* _Page excerpt_
[BEGIN]
Get a load of this…

Ground-mounted verticals are all the rage these days in portable HF operations. This is particularly true in POTA activations. We all like to get extra mileage out of our verticals in terms of their frequency range and efficiency, no?

One method is to add an inductor to the radiating element to extend what its length looks like for RF resonance. Some versions of this are to bottom-load the vertical (Wolf River Coils does this with their Sporty Forty coil) as well as center-load it (as does Chelegance does with some of their JPC line of verticals). There are top-loaded designs, too.

An issue the portable HF operator might face if they create their own vertical antenna system is determining the value of the inductor coil. I’ll walk through this briefly to illustrate one problem that many vendors create for them in their product offerings.

Shown above is a center-loaded vertical that I’ve designed. It’s called the Eiffeltenna because of the similarity to the Eiffel Tower from the tripod legs. The details will be forthcoming once it is fully tested but the focus in this article is is that it is center-loaded as the inset photo illustrates.

What inductance value should I use? It all depends on the band, height before the coil’s insertion, and the total height of the vertical itself. Oh, and the ground and counterpoise element can play a role as well. Here, I’m using a 42″x35″ sheet of Faraday Cloth on a washed gravel driveway next to my garage. While this is far from good ground conditions, it functions very well as shown in an RF sweep below.
[END]
* _Dataset rows_
[BEGIN]
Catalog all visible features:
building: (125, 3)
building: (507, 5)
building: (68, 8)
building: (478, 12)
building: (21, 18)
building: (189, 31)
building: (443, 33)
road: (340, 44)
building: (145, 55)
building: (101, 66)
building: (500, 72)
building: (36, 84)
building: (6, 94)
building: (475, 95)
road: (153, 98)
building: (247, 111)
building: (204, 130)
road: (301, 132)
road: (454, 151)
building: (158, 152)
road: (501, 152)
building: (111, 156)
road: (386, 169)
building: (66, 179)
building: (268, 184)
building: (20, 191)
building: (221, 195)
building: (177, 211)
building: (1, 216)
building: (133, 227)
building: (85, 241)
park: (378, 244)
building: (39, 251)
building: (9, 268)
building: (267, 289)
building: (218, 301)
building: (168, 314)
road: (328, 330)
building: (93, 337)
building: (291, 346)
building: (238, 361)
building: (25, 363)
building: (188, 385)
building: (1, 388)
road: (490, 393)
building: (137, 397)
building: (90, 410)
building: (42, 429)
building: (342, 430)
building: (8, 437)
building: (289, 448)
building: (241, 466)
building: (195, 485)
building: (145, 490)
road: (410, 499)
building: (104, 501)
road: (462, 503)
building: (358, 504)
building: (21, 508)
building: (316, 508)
[END]
* _Task requirements_
**a)** Summarize the antenna article in two sentences.
**b)** Reproduce the antenna article verbatim, starting at "Shown above is" and ending at "inset photo illustrates.".
The items have no connection to the antenna article.

* _Written responses_
**a)** Ground-mounted verticals are popular in portable HF operations, especially POTA activations, and adding an inductor to the radiating element extends what its length looks like for RF resonance, with bottom-loaded, center-loaded and top-loaded designs all in use. The writer has designed a center-loaded vertical called the Eiffeltenna, and its inductance value depends on the band, the height before the coil's insertion, the total height of the vertical, and the ground and counterpoise.

**b)**
Shown above is a center-loaded vertical that I’ve designed. It’s called the Eiffeltenna because of the similarity to the Eiffel Tower from the tripod legs. The details will be forthcoming once it is fully tested but the focus in this article is is that it is center-loaded as the inset photo illustrates.